This is an adaptation made by an old co-worker of mine. It was originally chicken, bacon, ranch mac ‘n’ cheese, but they didn’t like the chicken part, and then tweaked it further from there.
Ingredients
- 16 oz rotini pasta
- 8 oz pack of bacon
- 2 Tbsp butter
- 2 Tbsp flour
- 3 cups whole milk
- 1 1/2 cup (6 ounces) shredded Italian blend
- Mostly mozzarella and provolone or similar
- 1 tsp onion powder
- 1 tsp garlic powder
- 1 tsp dried dill
- 1/4 tsp salt
- 2 cup (8 ounces) shredded Colby-Jack cheese
Directions
- Cook the bacon as you would. Mince the bacon once cooled.
- Cook and drain pasta according to package directions.
- Melt butter in a large pan over medium heat; sprinkle flour evenly into pan. Cook 2 minutes, stirring constantly with a whisk. Add milk slowly and while stirring with a whisk.
- Simmer 2-3 minutes or until thick. Remove from heat; let stand 4 minutes or until sauce cools to 155°.
- Add onion powder, garlic powder, dill, and salt.
- Gradually add Italian cheese blend in batches, stirring until cheese melts between each.

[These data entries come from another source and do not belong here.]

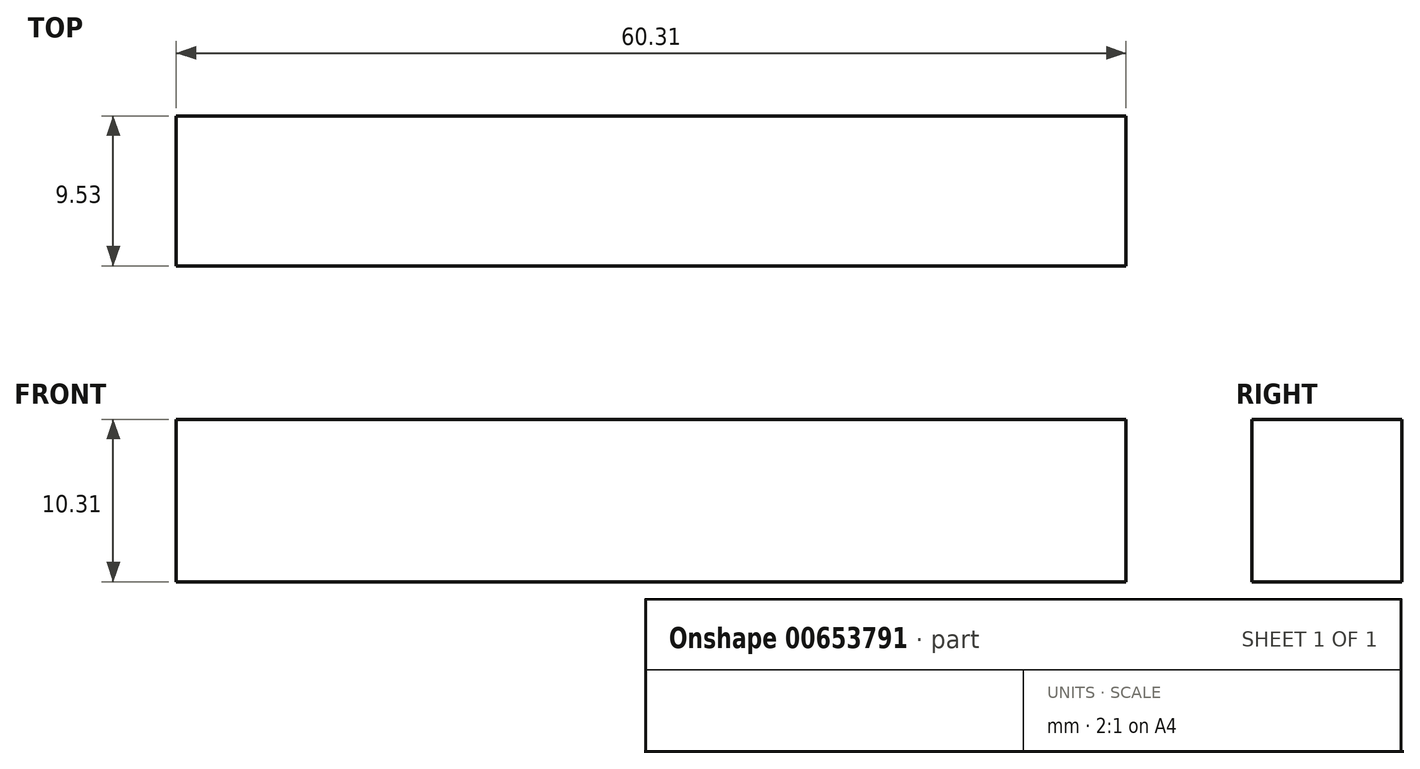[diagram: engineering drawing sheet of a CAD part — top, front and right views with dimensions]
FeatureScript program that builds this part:
annotation { "Feature Type Name" : "Feature", "Feature Type Description" : "" }
export const myFeature = defineFeature(function(context is Context, id is Id, definition is map)
    precondition{}
    {
        {
            var Q0;
            Q0=qCreatedBy(makeId("Right.planeOp"),FACE);
            var sketch = newSketch(context, id + "F0", { "sketchPlane" : qUnion([Q0])});
            skLineSegment(sketch, "E0.bottom", {"start": v(0, 0) * mm, "end": v(9.53, 0) * mm});
            skLineSegment(sketch, "E0.top", {"start": v(0, 10.31) * mm, "end": v(9.52, 10.31) * mm});
            skLineSegment(sketch, "E0.left", {"start": v(0, 0) * mm, "end": v(0, 10.31) * mm});
            skLineSegment(sketch, "E0.right", {"start": v(9.53, 0) * mm, "end": v(9.52, 10.31) * mm});
            skSolve(sketch);
        }
        {
            var Q0;
            Q0 = qSketchRegion(id + "F0", true);
            extrude(context, id + "F1", {"entities" : qUnion([Q0]), "depth" : 30.16 * mm, "offsetDistance" : 25.4 * mm, "hasSecondDirection" : true, "secondDirectionOppositeDirection" : true, "secondDirectionDepth" : 30.15 * mm});
        }
    });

- In a large bowl, combine cooked noodles, cream sauce, and minced bacon.
- Mix in half of the shredded Colby-Jack cheese
- Preheat broiler.
- Butter or grease a large baking dish.
- Spoon noodle mixture into baking dish and top with remaining Colby-Jack
- Broil 3-5 minutes or until cheese is bubbling.